Oakland Can’t Meddle in Feds’ Pot-Club Seizure

SAN FRANCISCO (CN) - Oakland cannot challenge the government's forfeiture action against a medical marijuana dispensary because its collateral attack would "impermissibly disrupt" forfeiture framework, the Ninth Circuit ruled Thursday.

The U.S. Attorney's Office accused Harborside Health Clinic's two dispensary locations in Oakland and San Jose of selling marijuana in violation of the Controlled Substances Act in July 2012. Although medical marijuana is legal in California, is still illegal under federal law.

In late 2012 the dispensary pleaded with its landlord to stop upending the business amid the forfeiture proceedings.

The City of Oakland challenged the government by - rather than filing a claim in the forfeiture action - doing an end-run and seeking a declaratory judgment that the government has no right to seek civil forfeiture of the property based on alleged CSA violations.

A federal judge dismissed Oakland's claims, finding that they lacked standing and the court lacked subject matter jurisdiction to hear the case.

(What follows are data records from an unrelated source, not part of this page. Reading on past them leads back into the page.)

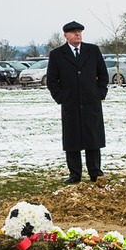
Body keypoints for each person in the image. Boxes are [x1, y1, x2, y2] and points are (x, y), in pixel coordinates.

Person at [46, 21, 108, 183]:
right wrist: (61, 98)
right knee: (72, 139)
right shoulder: (57, 55)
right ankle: (75, 174)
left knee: (93, 138)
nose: (77, 34)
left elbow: (103, 74)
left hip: (91, 103)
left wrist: (99, 93)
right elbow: (52, 80)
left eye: (79, 31)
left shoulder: (92, 51)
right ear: (66, 35)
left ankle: (95, 172)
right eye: (74, 32)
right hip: (70, 104)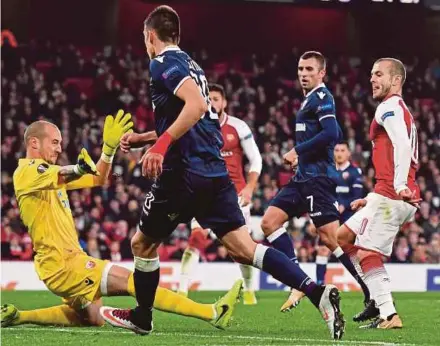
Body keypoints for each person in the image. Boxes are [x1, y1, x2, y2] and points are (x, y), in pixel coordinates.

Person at [101, 6, 345, 340]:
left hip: (182, 173)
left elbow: (197, 107)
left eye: (145, 39)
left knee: (142, 244)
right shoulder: (192, 65)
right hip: (215, 174)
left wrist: (159, 147)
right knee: (245, 249)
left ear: (151, 36)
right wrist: (145, 138)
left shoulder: (161, 63)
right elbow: (199, 119)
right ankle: (317, 294)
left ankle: (143, 316)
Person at [1, 113, 240, 330]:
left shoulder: (47, 175)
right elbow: (65, 172)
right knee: (134, 282)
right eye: (54, 142)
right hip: (63, 264)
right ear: (34, 142)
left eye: (60, 142)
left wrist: (108, 149)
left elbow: (99, 180)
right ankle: (211, 312)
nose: (59, 148)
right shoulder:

The Ninth Circuit's three-judge panel granted that Oakland does have standing, but it still upheld the lower court's decision to dismiss the action.

Oakland claimed that forfeiture against the dispensary would cost the city tax revenue, create a rise in crime, divert police resources toward the sale of "black market cannabis" and injure the city's "proprietary interest in regulating and taxing medical cannabis and providing patients safe and affordable access to medicinal quality cannabis in accordance with California law."

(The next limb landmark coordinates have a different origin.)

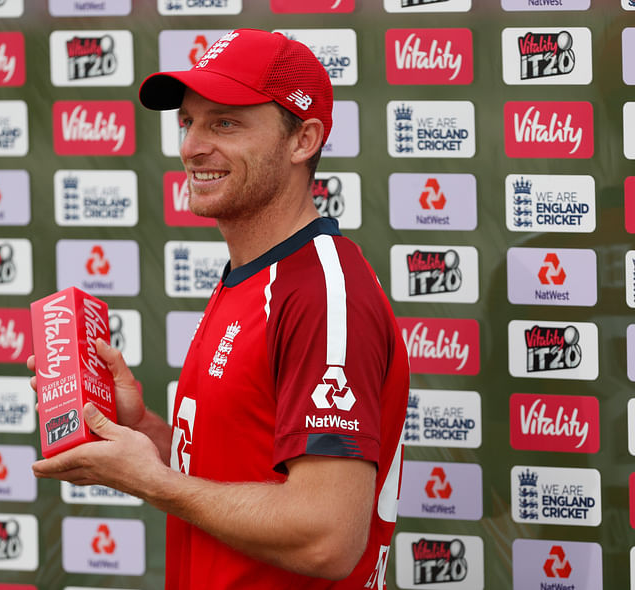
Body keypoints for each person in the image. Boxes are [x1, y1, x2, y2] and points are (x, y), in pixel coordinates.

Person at [29, 28, 409, 590]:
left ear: (302, 140)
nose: (191, 146)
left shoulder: (322, 291)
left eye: (225, 123)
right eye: (188, 121)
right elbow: (241, 474)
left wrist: (153, 484)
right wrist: (144, 435)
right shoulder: (252, 274)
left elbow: (328, 536)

In the panel's 14-page opinion, U.S. District Judge Stephen Joseph Murphy - sitting in by designation from the Eastern District of Michigan - wrote that the city's projection of a $1.4 million loss in tax revenue was sufficient to establish standing.

But Oakland's challenge to the government skirts a congressionally designed framework that permits only certain parties to bring claims, and "allowing collateral attacks to disrupt that framework by giving third parties a greater ability to initiate challenges," Murphy wrote.

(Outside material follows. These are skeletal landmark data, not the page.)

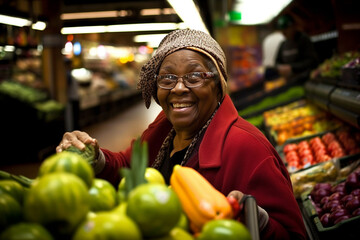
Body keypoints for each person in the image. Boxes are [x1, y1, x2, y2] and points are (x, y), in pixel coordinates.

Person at [56, 29, 306, 239]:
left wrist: (255, 219)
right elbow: (127, 167)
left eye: (195, 76)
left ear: (218, 85)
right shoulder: (163, 129)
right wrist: (92, 153)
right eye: (167, 78)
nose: (178, 88)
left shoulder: (247, 148)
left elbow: (294, 234)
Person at [275, 14, 318, 82]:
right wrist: (279, 68)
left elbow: (312, 61)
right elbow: (277, 61)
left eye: (286, 29)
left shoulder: (303, 39)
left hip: (306, 80)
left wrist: (292, 67)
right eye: (282, 30)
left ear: (293, 26)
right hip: (289, 81)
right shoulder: (283, 44)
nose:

A prior Supreme Court ruling allowed a collateral attack by a third party because the plaintiff was bringing a different claim and seeking different relief, and Oakland argued that it was doing the same because its grievances - public health and safety, tax revenues and its regulatory scheme - are different from the dispensary's.

"The argument fails, however, because both parties do in fact seek the same relief: to stop the forfeiture," Murphy wrote.

Since the government's decision to file the forfeiture action is committed to agency discretion by law, he said, "allowing the suit to proceed would impermissibly disrupt the existing forfeiture framework."

Barbara Parker, Oakland's city attorney, told Courthouse News that she had two reactions to the panel's opinion.

"We are very pleased that the court recognized that the forfeiture action could cause significant and egregious injury to the city," she said.

"But on the other side, the court's ruling that there is no remedy is of concern. We really think we have a viable action here."

She said the city will pursue further review of the forfeiture's potential injuries to Oakland.

"We obviously respect the court, but we disagree," she said. "The court needs to address these wrongs."

The government's counsel could not be reached for comment on Thursday.